[What the task requires]
Recast the text of each entry as a numbered list with one item per line, omitting any blank lines.

[Information given]
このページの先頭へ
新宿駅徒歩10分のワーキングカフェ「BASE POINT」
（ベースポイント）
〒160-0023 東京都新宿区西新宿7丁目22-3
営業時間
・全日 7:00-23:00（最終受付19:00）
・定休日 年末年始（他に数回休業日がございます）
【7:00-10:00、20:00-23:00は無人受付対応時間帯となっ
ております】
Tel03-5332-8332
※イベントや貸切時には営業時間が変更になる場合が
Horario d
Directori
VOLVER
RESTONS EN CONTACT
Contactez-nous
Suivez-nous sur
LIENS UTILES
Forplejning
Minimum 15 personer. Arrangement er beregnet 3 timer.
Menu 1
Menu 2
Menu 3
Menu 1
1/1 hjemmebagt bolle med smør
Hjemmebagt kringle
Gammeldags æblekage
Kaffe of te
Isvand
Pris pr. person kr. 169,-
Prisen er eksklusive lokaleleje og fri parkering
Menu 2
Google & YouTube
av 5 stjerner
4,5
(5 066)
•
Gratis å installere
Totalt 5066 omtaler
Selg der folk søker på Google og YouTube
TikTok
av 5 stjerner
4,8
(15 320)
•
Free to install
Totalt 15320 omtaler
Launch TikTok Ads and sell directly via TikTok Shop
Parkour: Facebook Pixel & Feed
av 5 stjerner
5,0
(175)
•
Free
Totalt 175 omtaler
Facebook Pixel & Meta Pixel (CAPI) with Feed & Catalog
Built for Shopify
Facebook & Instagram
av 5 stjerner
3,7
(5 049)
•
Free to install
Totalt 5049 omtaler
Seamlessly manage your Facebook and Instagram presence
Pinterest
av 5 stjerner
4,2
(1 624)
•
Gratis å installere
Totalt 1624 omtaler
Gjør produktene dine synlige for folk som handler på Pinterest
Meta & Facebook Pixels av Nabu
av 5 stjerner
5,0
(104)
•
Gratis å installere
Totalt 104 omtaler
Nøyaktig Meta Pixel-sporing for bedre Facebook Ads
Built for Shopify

[Solution to this problem]
1. このページの先頭へ
2. 新宿駅徒歩10分のワーキングカフェ「BASE POINT」
3. （ベースポイント）
4. 〒160-0023 東京都新宿区西新宿7丁目22-3
5. 営業時間
6. ・全日 7:00-23:00（最終受付19:00）
7. ・定休日 年末年始（他に数回休業日がございます）
8. 【7:00-10:00、20:00-23:00は無人受付対応時間帯となっ
9. ております】
10. Tel03-5332-8332
11. ※イベントや貸切時には営業時間が変更になる場合が
12. Horario d
13. Directori
14. VOLVER
15. RESTONS EN CONTACT
16. Contactez-nous
17. Suivez-nous sur
18. LIENS UTILES
19. Forplejning
20. Minimum 15 personer. Arrangement er beregnet 3 timer.
21. Menu 1
22. Menu 2
23. Menu 3
24. Menu 1
25. 1/1 hjemmebagt bolle med smør
26. Hjemmebagt kringle
27. Gammeldags æblekage
28. Kaffe of te
29. Isvand
30. Pris pr. person kr. 169,-
31. Prisen er eksklusive lokaleleje og fri parkering
32. Menu 2
33. Google & YouTube
34. av 5 stjerner
35. 4,5
36. (5 066)
37. •
38. Gratis å installere
39. Totalt 5066 omtaler
40. Selg der folk søker på Google og YouTube
41. TikTok
42. av 5 stjerner
43. 4,8
44. (15 320)
45. •
46. Free to install
47. Totalt 15320 omtaler
48. Launch TikTok Ads and sell directly via TikTok Shop
49. Parkour: Facebook Pixel & Feed
50. av 5 stjerner
51. 5,0
52. (175)
53. •
54. Free
55. Totalt 175 omtaler
56. Facebook Pixel & Meta Pixel (CAPI) with Feed & Catalog
57. Built for Shopify
58. Facebook & Instagram
59. av 5 stjerner
60. 3,7
61. (5 049)
62. •
63. Free to install
64. Totalt 5049 omtaler
65. Seamlessly manage your Facebook and Instagram presence
66. Pinterest
67. av 5 stjerner
68. 4,2
69. (1 624)
70. •
71. Gratis å installere
72. Totalt 1624 omtaler
73. Gjør produktene dine synlige for folk som handler på Pinterest
74. Meta & Facebook Pixels av Nabu
75. av 5 stjerner
76. 5,0
77. (104)
78. •
79. Gratis å installere
80. Totalt 104 omtaler
81. Nøyaktig Meta Pixel-sporing for bedre Facebook Ads
82. Built for Shopify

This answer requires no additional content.